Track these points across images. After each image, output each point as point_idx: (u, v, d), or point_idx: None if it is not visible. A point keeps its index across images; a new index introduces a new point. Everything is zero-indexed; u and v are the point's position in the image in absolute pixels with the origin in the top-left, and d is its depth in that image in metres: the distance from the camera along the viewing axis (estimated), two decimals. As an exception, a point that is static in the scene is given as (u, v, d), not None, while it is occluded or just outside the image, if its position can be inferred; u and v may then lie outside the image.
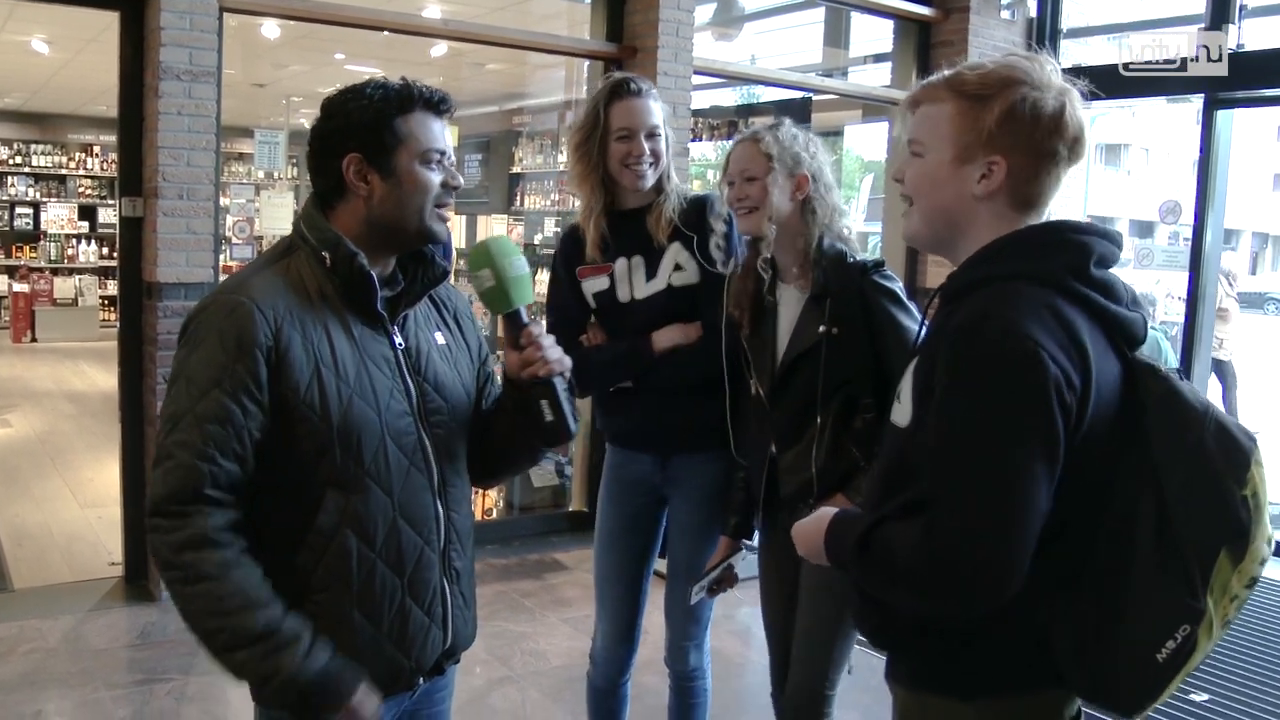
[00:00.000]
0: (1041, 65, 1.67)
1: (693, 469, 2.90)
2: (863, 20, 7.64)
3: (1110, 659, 1.57)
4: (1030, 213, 1.68)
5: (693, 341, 2.81)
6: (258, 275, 1.80)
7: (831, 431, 2.52)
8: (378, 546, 1.81)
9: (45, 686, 3.99)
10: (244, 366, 1.70)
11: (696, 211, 2.84)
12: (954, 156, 1.67)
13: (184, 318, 1.80)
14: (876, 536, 1.61)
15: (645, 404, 2.87)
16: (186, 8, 4.54)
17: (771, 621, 2.85)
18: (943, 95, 1.69)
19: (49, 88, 12.38)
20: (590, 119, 2.81)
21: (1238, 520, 1.52)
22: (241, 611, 1.68)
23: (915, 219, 1.75)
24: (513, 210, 8.94)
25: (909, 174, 1.74)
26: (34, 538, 5.85)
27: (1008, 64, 1.67)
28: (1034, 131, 1.63)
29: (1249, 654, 4.60)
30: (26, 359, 12.69)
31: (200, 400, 1.69)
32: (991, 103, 1.63)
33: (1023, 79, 1.64)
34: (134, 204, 4.81)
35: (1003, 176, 1.64)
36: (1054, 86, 1.65)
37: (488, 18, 6.67)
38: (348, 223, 1.84)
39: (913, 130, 1.74)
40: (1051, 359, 1.49)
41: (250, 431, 1.71)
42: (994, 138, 1.63)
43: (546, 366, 1.89)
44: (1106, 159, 30.58)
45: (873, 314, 2.51)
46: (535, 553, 5.89)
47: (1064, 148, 1.65)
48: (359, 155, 1.80)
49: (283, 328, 1.73)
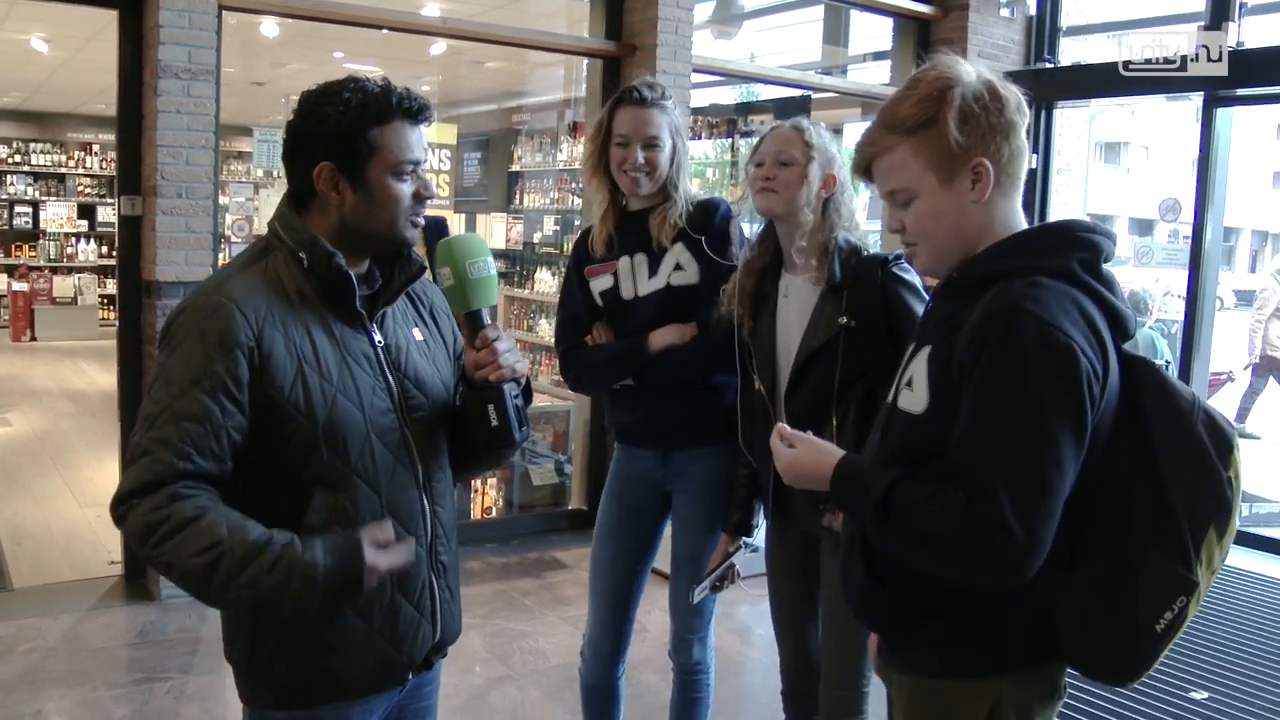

..........

[What is required]:
Extract only the lines from the one that contains "21: (1238, 520, 1.52)" through the end of the records, inclusive, and omit every picture.

[Final answer]:
21: (1238, 520, 1.52)
22: (241, 611, 1.68)
23: (915, 219, 1.75)
24: (513, 210, 8.94)
25: (909, 174, 1.74)
26: (34, 538, 5.85)
27: (1008, 64, 1.67)
28: (1034, 131, 1.63)
29: (1249, 654, 4.60)
30: (26, 359, 12.69)
31: (200, 400, 1.69)
32: (991, 103, 1.63)
33: (1023, 79, 1.64)
34: (134, 204, 4.81)
35: (1003, 176, 1.64)
36: (1054, 86, 1.65)
37: (488, 18, 6.67)
38: (348, 223, 1.84)
39: (913, 130, 1.74)
40: (1051, 359, 1.49)
41: (250, 431, 1.71)
42: (994, 138, 1.63)
43: (546, 366, 1.89)
44: (1106, 159, 30.58)
45: (873, 314, 2.51)
46: (535, 553, 5.89)
47: (1064, 148, 1.65)
48: (359, 155, 1.80)
49: (283, 328, 1.73)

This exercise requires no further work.